More unsettling was the way the film pushed him to reexamine challenging times in his own life. The reconstruction of his grandparents’ home in Freehold, New Jersey – a house he once described as “the greatest and saddest sanctuary I’ve ever known” was eerie; Springsteen described how often he returned to the home in his dreams. “So, to be in that house again … it was truly wondrous, and very beautiful.”
Similarly, it was “a very impactful thing” to see Stephen Graham as his father – depicting his turbulent early years, when he suffered unidentified mental health issues and consumed alcohol excessively, and the fragility and tenderness of his later years.
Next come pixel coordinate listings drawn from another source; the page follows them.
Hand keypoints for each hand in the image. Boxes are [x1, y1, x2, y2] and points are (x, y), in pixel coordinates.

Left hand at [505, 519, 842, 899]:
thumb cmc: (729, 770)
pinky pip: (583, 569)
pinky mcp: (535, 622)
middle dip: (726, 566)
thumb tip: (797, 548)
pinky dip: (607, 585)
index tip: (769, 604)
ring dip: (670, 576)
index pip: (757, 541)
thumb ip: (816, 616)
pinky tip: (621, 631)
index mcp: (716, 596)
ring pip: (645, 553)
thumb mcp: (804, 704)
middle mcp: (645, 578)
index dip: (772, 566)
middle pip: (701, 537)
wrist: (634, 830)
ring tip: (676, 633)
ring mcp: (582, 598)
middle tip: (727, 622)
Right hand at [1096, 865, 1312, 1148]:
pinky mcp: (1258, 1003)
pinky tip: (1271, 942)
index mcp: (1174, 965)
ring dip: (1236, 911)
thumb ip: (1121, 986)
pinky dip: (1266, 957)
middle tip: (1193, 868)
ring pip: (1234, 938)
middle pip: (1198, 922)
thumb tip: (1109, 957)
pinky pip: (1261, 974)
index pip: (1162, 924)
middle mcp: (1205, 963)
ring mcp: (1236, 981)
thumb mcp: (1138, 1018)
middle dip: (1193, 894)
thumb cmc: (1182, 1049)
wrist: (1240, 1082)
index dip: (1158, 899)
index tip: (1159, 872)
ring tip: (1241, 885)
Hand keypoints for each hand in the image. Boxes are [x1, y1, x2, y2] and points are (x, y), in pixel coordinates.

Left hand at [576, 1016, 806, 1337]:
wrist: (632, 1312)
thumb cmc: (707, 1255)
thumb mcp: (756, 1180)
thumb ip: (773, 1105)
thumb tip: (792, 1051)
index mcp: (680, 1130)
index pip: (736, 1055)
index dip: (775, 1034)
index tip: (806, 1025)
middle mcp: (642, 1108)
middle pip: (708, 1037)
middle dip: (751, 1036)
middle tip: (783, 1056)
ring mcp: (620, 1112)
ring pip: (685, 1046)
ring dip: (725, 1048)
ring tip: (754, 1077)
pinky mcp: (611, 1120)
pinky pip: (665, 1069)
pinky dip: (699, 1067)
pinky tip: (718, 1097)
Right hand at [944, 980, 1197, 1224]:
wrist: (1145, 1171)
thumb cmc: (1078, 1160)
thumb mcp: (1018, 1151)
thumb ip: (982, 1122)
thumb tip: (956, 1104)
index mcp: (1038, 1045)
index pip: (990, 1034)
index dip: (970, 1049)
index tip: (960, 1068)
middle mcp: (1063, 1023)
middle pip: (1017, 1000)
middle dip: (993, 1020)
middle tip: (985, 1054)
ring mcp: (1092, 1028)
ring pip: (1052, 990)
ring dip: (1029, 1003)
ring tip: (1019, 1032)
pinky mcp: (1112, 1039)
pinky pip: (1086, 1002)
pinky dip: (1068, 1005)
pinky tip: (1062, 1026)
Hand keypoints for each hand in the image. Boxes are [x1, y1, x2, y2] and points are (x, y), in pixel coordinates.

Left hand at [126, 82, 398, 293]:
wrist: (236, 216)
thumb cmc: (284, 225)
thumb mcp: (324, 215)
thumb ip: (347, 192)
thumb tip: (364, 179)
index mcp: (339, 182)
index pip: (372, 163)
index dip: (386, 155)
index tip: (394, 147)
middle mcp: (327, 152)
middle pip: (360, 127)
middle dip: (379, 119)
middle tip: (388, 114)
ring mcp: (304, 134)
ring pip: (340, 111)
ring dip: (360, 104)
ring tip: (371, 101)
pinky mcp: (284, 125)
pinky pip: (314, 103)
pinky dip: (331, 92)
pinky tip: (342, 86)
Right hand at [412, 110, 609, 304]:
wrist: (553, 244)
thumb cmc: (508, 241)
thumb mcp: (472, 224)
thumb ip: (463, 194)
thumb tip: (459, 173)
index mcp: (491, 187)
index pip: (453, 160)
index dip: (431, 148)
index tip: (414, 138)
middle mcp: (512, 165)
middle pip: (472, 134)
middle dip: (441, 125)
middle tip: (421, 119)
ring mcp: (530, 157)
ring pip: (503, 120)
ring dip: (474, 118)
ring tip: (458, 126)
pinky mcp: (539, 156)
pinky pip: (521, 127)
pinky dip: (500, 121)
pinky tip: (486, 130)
Springsteen told of watching an early screening in the attendance of his sister, who grasped his hand throughout. Just a year younger than her brother, “she retained every memory”. At the end, she looked at him and said: “Isn’t it marvelous that we have that?”
There was an parallel, possibly, of the emotion Springsteen hopes to give his own audiences through his live shows. “You build an ideal world for three hours,” he addressed the small crowd before him last night. “It’s not a fantasy world. It’s a very believable world. It has all the wonderful and terrible parts of life … But hopefully there’s an element of elevation that my audience takes with them. And hopefully it remains with them for as long as they need it.”